▶ _What the exercise asks_: Set out the lines of the records as a numbered list, from the first line of the records through the line that contains "Po zainstalowaniu i", including both, and leave out any blank lines.

+++ Records to use +++

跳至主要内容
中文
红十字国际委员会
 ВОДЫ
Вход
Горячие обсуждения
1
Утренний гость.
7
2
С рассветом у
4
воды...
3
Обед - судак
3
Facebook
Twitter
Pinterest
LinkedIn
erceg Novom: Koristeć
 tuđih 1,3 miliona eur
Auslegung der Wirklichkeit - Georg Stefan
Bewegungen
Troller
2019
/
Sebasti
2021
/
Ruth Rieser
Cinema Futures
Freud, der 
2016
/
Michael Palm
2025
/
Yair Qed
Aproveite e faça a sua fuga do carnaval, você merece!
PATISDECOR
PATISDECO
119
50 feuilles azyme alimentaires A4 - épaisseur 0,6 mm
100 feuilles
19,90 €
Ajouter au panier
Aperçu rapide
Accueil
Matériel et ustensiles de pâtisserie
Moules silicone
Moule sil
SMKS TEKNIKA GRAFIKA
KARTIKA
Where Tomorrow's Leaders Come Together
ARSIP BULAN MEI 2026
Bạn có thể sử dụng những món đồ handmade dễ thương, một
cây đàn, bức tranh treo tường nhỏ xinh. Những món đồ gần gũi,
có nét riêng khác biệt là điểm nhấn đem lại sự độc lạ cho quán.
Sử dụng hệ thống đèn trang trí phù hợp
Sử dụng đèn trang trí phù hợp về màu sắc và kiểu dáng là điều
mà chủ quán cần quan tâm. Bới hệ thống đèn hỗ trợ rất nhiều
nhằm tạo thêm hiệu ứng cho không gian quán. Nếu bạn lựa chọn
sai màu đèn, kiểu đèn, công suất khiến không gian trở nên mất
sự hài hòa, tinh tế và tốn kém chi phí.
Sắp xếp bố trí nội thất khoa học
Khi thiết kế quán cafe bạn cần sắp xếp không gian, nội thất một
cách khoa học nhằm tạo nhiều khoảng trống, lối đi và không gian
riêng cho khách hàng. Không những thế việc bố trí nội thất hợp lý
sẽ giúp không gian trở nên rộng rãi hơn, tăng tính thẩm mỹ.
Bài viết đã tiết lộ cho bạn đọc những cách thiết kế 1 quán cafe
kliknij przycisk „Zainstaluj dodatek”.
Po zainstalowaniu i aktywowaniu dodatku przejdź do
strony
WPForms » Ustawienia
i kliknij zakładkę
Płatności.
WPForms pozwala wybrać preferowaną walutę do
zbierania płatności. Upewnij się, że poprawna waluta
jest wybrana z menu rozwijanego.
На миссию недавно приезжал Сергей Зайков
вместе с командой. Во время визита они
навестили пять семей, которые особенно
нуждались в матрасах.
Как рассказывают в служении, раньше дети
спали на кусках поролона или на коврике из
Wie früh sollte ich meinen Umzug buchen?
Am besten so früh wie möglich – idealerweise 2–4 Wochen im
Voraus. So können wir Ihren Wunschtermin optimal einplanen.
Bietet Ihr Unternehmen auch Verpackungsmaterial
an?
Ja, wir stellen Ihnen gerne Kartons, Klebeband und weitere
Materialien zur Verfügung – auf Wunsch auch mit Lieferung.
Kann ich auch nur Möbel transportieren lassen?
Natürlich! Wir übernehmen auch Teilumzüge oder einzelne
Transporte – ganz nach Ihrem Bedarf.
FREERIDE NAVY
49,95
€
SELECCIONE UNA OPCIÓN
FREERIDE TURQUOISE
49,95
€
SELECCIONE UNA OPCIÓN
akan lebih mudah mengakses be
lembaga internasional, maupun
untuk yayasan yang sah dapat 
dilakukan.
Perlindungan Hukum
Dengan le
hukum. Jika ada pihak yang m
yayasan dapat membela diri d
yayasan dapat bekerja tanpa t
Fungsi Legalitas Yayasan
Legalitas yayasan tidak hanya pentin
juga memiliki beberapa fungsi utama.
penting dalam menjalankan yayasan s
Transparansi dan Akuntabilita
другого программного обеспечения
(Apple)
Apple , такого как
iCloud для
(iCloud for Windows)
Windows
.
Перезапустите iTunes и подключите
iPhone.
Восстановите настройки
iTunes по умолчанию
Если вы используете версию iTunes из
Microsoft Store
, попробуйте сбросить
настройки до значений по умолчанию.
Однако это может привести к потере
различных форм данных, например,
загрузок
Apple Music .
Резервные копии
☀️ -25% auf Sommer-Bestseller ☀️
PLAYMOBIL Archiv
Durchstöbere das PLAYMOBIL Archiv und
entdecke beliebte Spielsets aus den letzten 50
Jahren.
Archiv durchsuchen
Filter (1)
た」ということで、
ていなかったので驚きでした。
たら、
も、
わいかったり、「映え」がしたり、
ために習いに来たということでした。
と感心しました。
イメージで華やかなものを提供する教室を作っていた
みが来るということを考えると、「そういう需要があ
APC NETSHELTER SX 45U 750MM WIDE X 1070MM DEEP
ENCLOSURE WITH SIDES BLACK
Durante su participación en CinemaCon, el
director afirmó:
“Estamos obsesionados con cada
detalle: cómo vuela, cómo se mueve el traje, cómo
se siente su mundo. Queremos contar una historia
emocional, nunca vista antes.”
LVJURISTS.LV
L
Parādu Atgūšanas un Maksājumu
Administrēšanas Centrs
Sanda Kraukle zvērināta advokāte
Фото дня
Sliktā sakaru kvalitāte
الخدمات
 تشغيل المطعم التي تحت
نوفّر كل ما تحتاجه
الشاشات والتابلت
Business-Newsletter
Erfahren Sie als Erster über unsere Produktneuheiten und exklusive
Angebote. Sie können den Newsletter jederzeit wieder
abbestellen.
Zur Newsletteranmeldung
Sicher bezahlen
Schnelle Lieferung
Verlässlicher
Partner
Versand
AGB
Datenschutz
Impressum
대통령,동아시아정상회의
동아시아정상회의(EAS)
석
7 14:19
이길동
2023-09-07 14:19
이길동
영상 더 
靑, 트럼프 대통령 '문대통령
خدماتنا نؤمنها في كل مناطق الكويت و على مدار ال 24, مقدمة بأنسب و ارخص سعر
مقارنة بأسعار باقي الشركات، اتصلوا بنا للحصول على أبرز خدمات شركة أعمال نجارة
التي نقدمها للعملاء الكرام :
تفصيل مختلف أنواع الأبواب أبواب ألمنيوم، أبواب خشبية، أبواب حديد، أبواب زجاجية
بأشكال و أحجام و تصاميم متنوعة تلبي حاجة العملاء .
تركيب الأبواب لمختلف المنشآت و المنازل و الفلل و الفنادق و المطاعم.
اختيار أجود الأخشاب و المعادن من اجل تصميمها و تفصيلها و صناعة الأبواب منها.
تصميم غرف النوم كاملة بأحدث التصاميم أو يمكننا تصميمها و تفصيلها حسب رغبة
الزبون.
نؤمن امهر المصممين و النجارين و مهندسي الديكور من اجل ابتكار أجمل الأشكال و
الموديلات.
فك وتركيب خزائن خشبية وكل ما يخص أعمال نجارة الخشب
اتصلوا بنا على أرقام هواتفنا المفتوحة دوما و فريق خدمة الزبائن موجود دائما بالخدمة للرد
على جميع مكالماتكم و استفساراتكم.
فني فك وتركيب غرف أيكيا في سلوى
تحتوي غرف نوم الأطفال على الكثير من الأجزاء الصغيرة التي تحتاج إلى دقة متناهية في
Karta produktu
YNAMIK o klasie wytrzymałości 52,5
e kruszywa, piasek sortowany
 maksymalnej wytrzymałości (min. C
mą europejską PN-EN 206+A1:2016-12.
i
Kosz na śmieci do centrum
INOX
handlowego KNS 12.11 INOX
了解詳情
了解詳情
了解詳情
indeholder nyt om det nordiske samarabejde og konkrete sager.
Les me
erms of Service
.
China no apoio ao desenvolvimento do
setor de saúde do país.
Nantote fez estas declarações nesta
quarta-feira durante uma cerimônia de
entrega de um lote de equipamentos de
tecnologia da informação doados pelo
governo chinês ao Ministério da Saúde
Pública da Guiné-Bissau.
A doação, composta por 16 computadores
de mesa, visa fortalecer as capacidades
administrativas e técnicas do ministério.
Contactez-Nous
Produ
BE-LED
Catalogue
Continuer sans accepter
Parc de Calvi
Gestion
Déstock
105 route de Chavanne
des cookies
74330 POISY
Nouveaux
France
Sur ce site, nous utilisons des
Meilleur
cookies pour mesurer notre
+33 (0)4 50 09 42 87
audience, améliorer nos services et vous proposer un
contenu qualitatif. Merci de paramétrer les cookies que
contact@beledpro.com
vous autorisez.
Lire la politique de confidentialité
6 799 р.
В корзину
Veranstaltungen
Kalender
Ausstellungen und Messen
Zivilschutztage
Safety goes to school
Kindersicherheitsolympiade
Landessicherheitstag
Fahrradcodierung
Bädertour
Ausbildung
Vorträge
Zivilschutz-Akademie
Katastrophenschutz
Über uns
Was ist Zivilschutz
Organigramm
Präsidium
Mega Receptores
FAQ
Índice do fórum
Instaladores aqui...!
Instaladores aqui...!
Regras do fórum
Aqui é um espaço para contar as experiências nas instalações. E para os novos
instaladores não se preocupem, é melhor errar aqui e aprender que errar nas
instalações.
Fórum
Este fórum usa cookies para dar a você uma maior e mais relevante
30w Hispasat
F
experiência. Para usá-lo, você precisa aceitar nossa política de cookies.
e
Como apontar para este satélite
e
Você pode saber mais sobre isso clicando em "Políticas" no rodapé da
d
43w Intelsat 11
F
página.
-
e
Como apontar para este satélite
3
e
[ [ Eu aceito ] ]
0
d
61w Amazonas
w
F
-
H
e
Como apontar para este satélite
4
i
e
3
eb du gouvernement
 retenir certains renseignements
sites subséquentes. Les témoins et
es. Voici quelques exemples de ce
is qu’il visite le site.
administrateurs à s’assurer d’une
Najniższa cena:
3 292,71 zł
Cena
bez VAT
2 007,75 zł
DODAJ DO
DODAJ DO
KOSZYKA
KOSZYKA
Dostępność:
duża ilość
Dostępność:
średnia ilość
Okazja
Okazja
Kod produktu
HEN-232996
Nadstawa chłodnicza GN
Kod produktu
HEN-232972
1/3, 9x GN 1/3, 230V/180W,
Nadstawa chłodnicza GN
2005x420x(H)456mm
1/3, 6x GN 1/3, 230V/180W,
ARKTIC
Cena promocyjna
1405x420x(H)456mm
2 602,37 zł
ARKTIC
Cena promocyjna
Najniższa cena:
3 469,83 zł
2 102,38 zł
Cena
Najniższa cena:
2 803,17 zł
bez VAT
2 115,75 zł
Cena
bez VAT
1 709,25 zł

+++

▶ _Exercise solution_:
1. 跳至主要内容
2. 中文
3. 红十字国际委员会
4.  ВОДЫ
5. Вход
6. Горячие обсуждения
7. 1
8. Утренний гость.
9. 7
10. 2
11. С рассветом у
12. 4
13. воды...
14. 3
15. Обед - судак
16. 3
17. Facebook
18. Twitter
19. Pinterest
20. LinkedIn
21. erceg Novom: Koristeć
22.  tuđih 1,3 miliona eur
23. Auslegung der Wirklichkeit - Georg Stefan
24. Bewegungen
25. Troller
26. 2019
27. /
28. Sebasti
29. 2021
30. /
31. Ruth Rieser
32. Cinema Futures
33. Freud, der 
34. 2016
35. /
36. Michael Palm
37. 2025
38. /
39. Yair Qed
40. Aproveite e faça a sua fuga do carnaval, você merece!
41. PATISDECOR
42. PATISDECO
43. 119
44. 50 feuilles azyme alimentaires A4 - épaisseur 0,6 mm
45. 100 feuilles
46. 19,90 €
47. Ajouter au panier
48. Aperçu rapide
49. Accueil
50. Matériel et ustensiles de pâtisserie
51. Moules silicone
52. Moule sil
53. SMKS TEKNIKA GRAFIKA
54. KARTIKA
55. Where Tomorrow's Leaders Come Together
56. ARSIP BULAN MEI 2026
57. Bạn có thể sử dụng những món đồ handmade dễ thương, một
58. cây đàn, bức tranh treo tường nhỏ xinh. Những món đồ gần gũi,
59. có nét riêng khác biệt là điểm nhấn đem lại sự độc lạ cho quán.
60. Sử dụng hệ thống đèn trang trí phù hợp
61. Sử dụng đèn trang trí phù hợp về màu sắc và kiểu dáng là điều
62. mà chủ quán cần quan tâm. Bới hệ thống đèn hỗ trợ rất nhiều
63. nhằm tạo thêm hiệu ứng cho không gian quán. Nếu bạn lựa chọn
64. sai màu đèn, kiểu đèn, công suất khiến không gian trở nên mất
65. sự hài hòa, tinh tế và tốn kém chi phí.
66. Sắp xếp bố trí nội thất khoa học
67. Khi thiết kế quán cafe bạn cần sắp xếp không gian, nội thất một
68. cách khoa học nhằm tạo nhiều khoảng trống, lối đi và không gian
69. riêng cho khách hàng. Không những thế việc bố trí nội thất hợp lý
70. sẽ giúp không gian trở nên rộng rãi hơn, tăng tính thẩm mỹ.
71. Bài viết đã tiết lộ cho bạn đọc những cách thiết kế 1 quán cafe
72. kliknij przycisk „Zainstaluj dodatek”.
73. Po zainstalowaniu i aktywowaniu dodatku przejdź do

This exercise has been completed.